U.S. equity indexes opened mixed on Monday on some unexpectedly strong Chinese manufacturing numbers despite President Donald Trump’s decision to reinstate tariffs on steel and aluminum imports from Brazil and Argentina.
The Dow Jones Industrial Average gained 18.87 points to 28,070.28 while the S&P 500 fell 1.06 points to 3,139.92 and the Nasdaq Composite Index dropped 15.19 points to 8,650.28.
China has insisted that any phase one trade deal with the U.S, is contingent on a rollback of U.S. tariffs. Axios reported renewed tensions over Hong Kong protests will probably delay any deal until the end of the year.
In retaliation for President Donald Trump signing a bill that supports Hong Kong pro-democracy protesters, China has threatened to sanction some U.S. rights organizations and prevent U.S. Navy warships from visiting Hong Kong,
Hua Chunying, a spokeswoman for the Chinese Foreign Ministry said on Monday that U.S. groups facing sanctions include the National Endowment for Democracy, Human Rights Watch and Freedom House.
“China urges the U.S. side to correct its mistakes and stop any words and deeds that interfere in Hong Kong affairs and China’s internal politics,” Hua told reporters in Beijing. “China will take further necessary actions in light of the development of the situation to firmly safeguard Hong Kong’s stability and prosperity, as well as China’s sovereignty, security and development interests.”

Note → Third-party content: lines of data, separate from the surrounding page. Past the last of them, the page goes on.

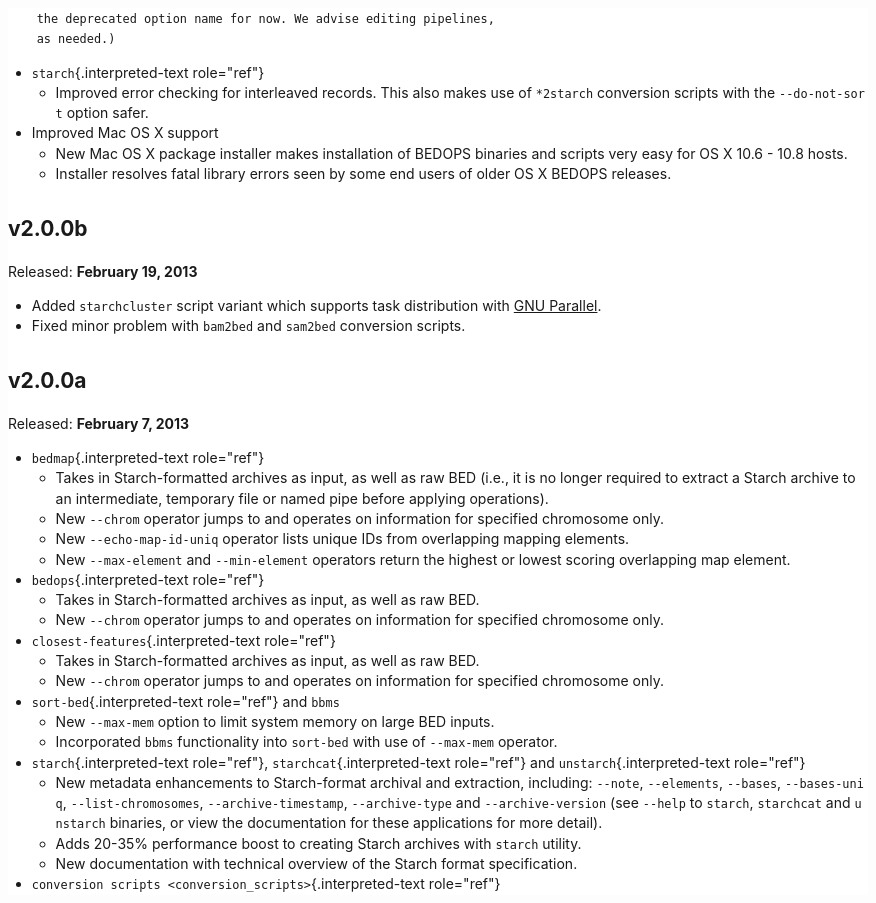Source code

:         the deprecated option name for now. We advise editing pipelines,
        as needed.)
-   `starch`{.interpreted-text role="ref"}
    -   Improved error checking for interleaved records. This also makes
        use of `*2starch` conversion scripts with the `--do-not-sort`
        option safer.
-   Improved Mac OS X support
    -   New Mac OS X package installer makes installation of BEDOPS
        binaries and scripts very easy for OS X 10.6 - 10.8 hosts.
    -   Installer resolves fatal library errors seen by some end users
        of older OS X BEDOPS releases.

## v2.0.0b

Released: **February 19, 2013**

-   Added `starchcluster` script variant which supports task
    distribution with [GNU
    Parallel](http://www.gnu.org/software/parallel/).
-   Fixed minor problem with `bam2bed` and `sam2bed` conversion scripts.

## v2.0.0a

Released: **February 7, 2013**

-   `bedmap`{.interpreted-text role="ref"}
    -   Takes in Starch-formatted archives as input, as well as raw BED
        (i.e., it is no longer required to extract a Starch archive to
        an intermediate, temporary file or named pipe before applying
        operations).
    -   New `--chrom` operator jumps to and operates on information for
        specified chromosome only.
    -   New `--echo-map-id-uniq` operator lists unique IDs from
        overlapping mapping elements.
    -   New `--max-element` and `--min-element` operators return the
        highest or lowest scoring overlapping map element.
-   `bedops`{.interpreted-text role="ref"}
    -   Takes in Starch-formatted archives as input, as well as raw BED.
    -   New `--chrom` operator jumps to and operates on information for
        specified chromosome only.
-   `closest-features`{.interpreted-text role="ref"}
    -   Takes in Starch-formatted archives as input, as well as raw BED.
    -   New `--chrom` operator jumps to and operates on information for
        specified chromosome only.
-   `sort-bed`{.interpreted-text role="ref"} and `bbms`
    -   New `--max-mem` option to limit system memory on large BED
        inputs.
    -   Incorporated `bbms` functionality into `sort-bed` with use of
        `--max-mem` operator.
-   `starch`{.interpreted-text role="ref"},
    `starchcat`{.interpreted-text role="ref"} and
    `unstarch`{.interpreted-text role="ref"}
    -   New metadata enhancements to Starch-format archival and
        extraction, including: `--note`, `--elements`, `--bases`,
        `--bases-uniq`, `--list-chromosomes`, `--archive-timestamp`,
        `--archive-type` and `--archive-version` (see `--help` to
        `starch`, `starchcat` and `unstarch` binaries, or view the
        documentation for these applications for more detail).
    -   Adds 20-35% performance boost to creating Starch archives with
        `starch` utility.
    -   New documentation with technical overview of the Starch format
        specification.
-   `conversion scripts <conversion_scripts>`{.interpreted-text
    role="ref"}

Zhu Feng, the dean of the Institute of International Relations at Nanjing University, called these countermeasures by China “very tough and unprecedented.”
But China received some good news on the economic front.

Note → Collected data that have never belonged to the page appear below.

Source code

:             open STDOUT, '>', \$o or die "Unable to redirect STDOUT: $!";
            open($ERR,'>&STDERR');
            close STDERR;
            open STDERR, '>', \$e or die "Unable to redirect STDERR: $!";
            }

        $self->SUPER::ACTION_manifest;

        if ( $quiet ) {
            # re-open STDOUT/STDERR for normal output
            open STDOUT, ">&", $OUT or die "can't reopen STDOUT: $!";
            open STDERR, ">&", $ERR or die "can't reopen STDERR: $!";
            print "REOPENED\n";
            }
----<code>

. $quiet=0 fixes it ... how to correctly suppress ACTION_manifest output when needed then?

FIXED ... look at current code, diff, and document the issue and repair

China’s manufacturing purchasing managers index for November came in unexpectedly high at 50.2, versus expectations of a reading of 49.5. Readings above 50 denote growth, while below signals contraction.
“This improvement in the manufacturing [purchasing managers index] is important because we can say with more certainty, than at the beginning of the year, that China’s macro outlook is indeed stabilizing,” said Aninda Mitra, senior sovereign analyst at BNY Mellon Investment Management.
However, Trump warned he will restore tariffs on all steel and aluminum imports from Brazil and Argentina, accusing those nations of “presiding over a massive devaluation of their currencies, which is not good for our farmers.”
Overnight in Asia, Hong Kong’s Hang Seng climbed 0.37% while Japan’s Nikkei 225 surged 1.01% and China’s Shanghai Composite edged up 0.02%
European markets were all lower with the FTSE 100 down 017% while Germany’s DAX fell 0.71% and France’s CAC 40 dropped 0.83%.
Crude oil futures surged 2.25% to $56.41 per barrel and Brent crude gained 1.92% at $61.85. Gold futures dropped 0.56%.
The euro was up 0.25% to $1.045 while the pound sterling rose was flat at $1.2931.